Updated

SANTA CLARITA, Calif. -- Two separate missing persons cases. Two families wracked with worry for days. Two wrecked cars, nearly on top of each other. One man alive, the other dead.

The fates of 68-year-old David Lavau and a man believed to be 88-year-old Melvin Gelfand met at the bottom of the same rugged ravine, 200 feet below a curvy stretch of mountain road where both men had lost control of their vehicles and crashed, authorities said Friday.

It appeared to be sheer coincidence that led the men to end up in exactly the same spot of the Angeles National Forest some 50 miles north of Los Angeles.

Lavau lived in the ravine for six days, eating bugs, leaves and drinking creek water to survive, with Gelfand's badly decomposed body in another car only a few feet away.

Lavau was rescued Thursday by his three adult children, who searched a highway between their father's home in northern Los Angeles County and Ventura County, where a detective told them Lavau's bank and cellphone records had placed him, sheriff's spokesman Capt. Mike Parker said.

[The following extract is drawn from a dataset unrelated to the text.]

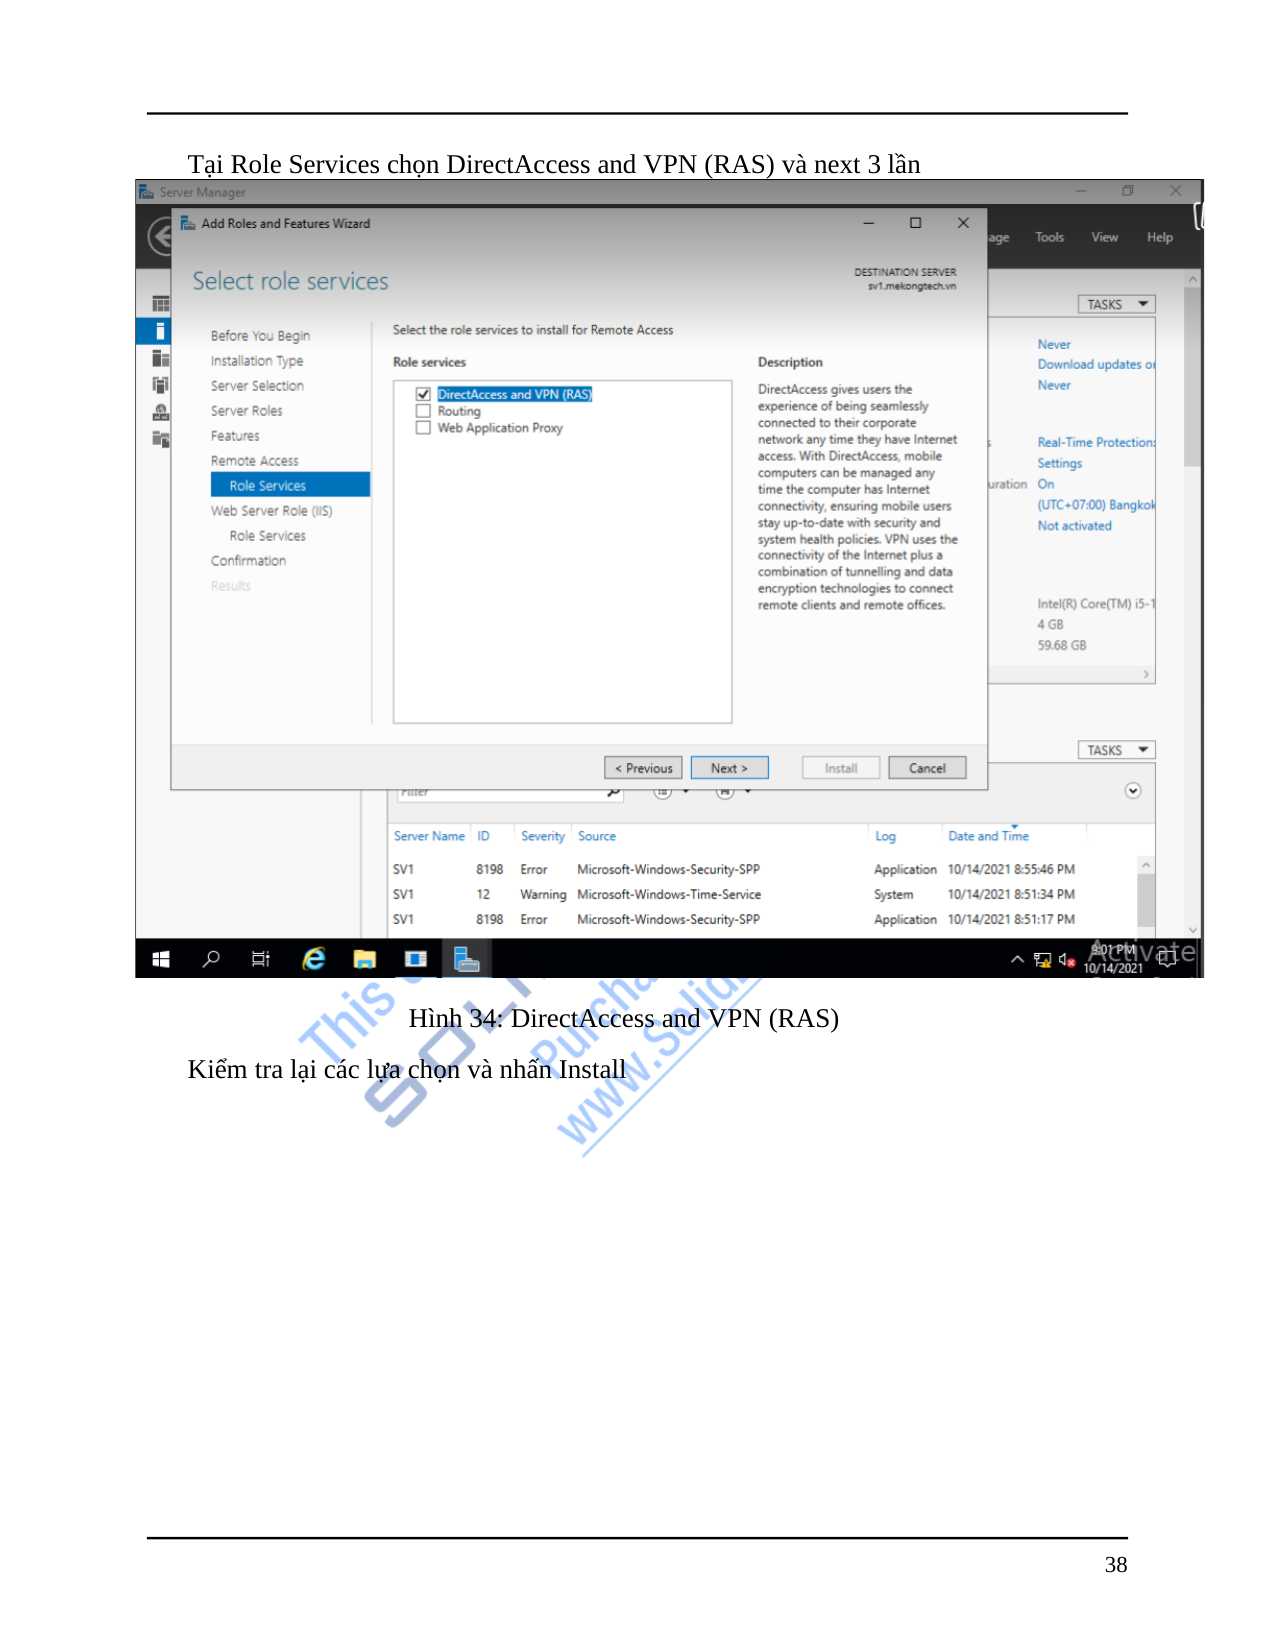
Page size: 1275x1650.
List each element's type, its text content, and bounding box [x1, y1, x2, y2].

They drove slowly along the mountain road, stopping to peer over the treacherous drop-offs and call out for their father.

Near him they found a body in a Toyota Camry that belonged to Gelfand, who had been reported missing on Sept. 14, more than a week before Lavau's disappearance, said Los Angeles police Detective Marla Ciuffetelli of the missing persons unit.

"I love my kids. Dead man was not my fault. Love, Dad," read a note Lavau scrawled on his dusty trunk, his family told the Los Angeles Times.

Lavau was at Henry Mayo Newhall Memorial Hospital with three rib fractures, a dislocated shoulder, a broken arm and fractures in his back, said emergency room physician Dr. Garrett Sutter. He was expected to be released in three to four days after surgery on his shoulder and to make a full recovery.

"He was very desirous of a lobster taco," Sutter said.

Dr. Ranbir Singh, the hospital's trauma director, said Lavau told him he was driving to his home when he was temporarily blinded by the headlights of an oncoming car. He braked, but failed to gain traction. The car flipped and plunged down the embankment.

The body found in the other car could not be visually identified due to decomposition, but Gelfand's son-in-law Will Matlack said the family had been contacted by the coroner's office, which was trying to match fingerprints or dental records to make a positive identification.

"The coroner said it's 99 percent a sure thing," Matlack said.

At the bottom of the ravine, Lavau could hear cars and see their lights on the road above and was hopeful he'd be discovered, but as time passed, he grew more uncertain.

Lavau's children had reported him missing last Friday, though they were not certain when exactly he had disappeared.

"Each family member and friend thought that he was with someone else,"' Parker said.

Parker said by the next day the sheriff's detective assigned to the case turned up bank records showing Lavau had made a purchase in Oxnard in Ventura County, and mobile phone records showed he had been in the area.

The children then organized themselves into a search party.

"We stopped at every ravine and looked over every hill, and then my brother got out of the car, and we kept screaming, and the next thing we heard Dad saying, `Help, help,' and there he was," Lisa Lavau told NBC's "Today" show.

Sean Lavau slid down the embankment to reach his father, who was airlifted to the hospital while firefighters helped his children get back up the ravine.

Parker said it was "remarkable" the family was able to make the find in the sparsely populated area about 50 miles north of downtown Los Angeles.

"We admire this family for doing what they did. You've got to love them." the sheriff's spokesman said. "I think there was a higher power involved."

Parker said the fact that the family found their father was no reflection on the work of the Sheriff's Department, which followed all the proper procedures for a missing persons case that had no evidence of foul play.

"What else could we possibly do?" said Parker, pointing out the speed with which detectives turned up records showing Lavau's activity. "I was surprised we did as much as we did. I'm glad we did it."

The California Highway Patrol was investigating the accidents.

Gelfand, a veteran of World War II, simply disappeared, leaving no clues. How he ended up 50 miles north of Los Angeles in his own car remains a mystery.

Daughter Joan Matlack said he was supposed to be heading the other direction toward a casino off Interstate 5 south of Los Angeles.

"We don't know what happened, but it seemed like he was either lost or disoriented," Matlack told KCAL-TV, "Because he was in the complete opposite direction. He went north instead of south."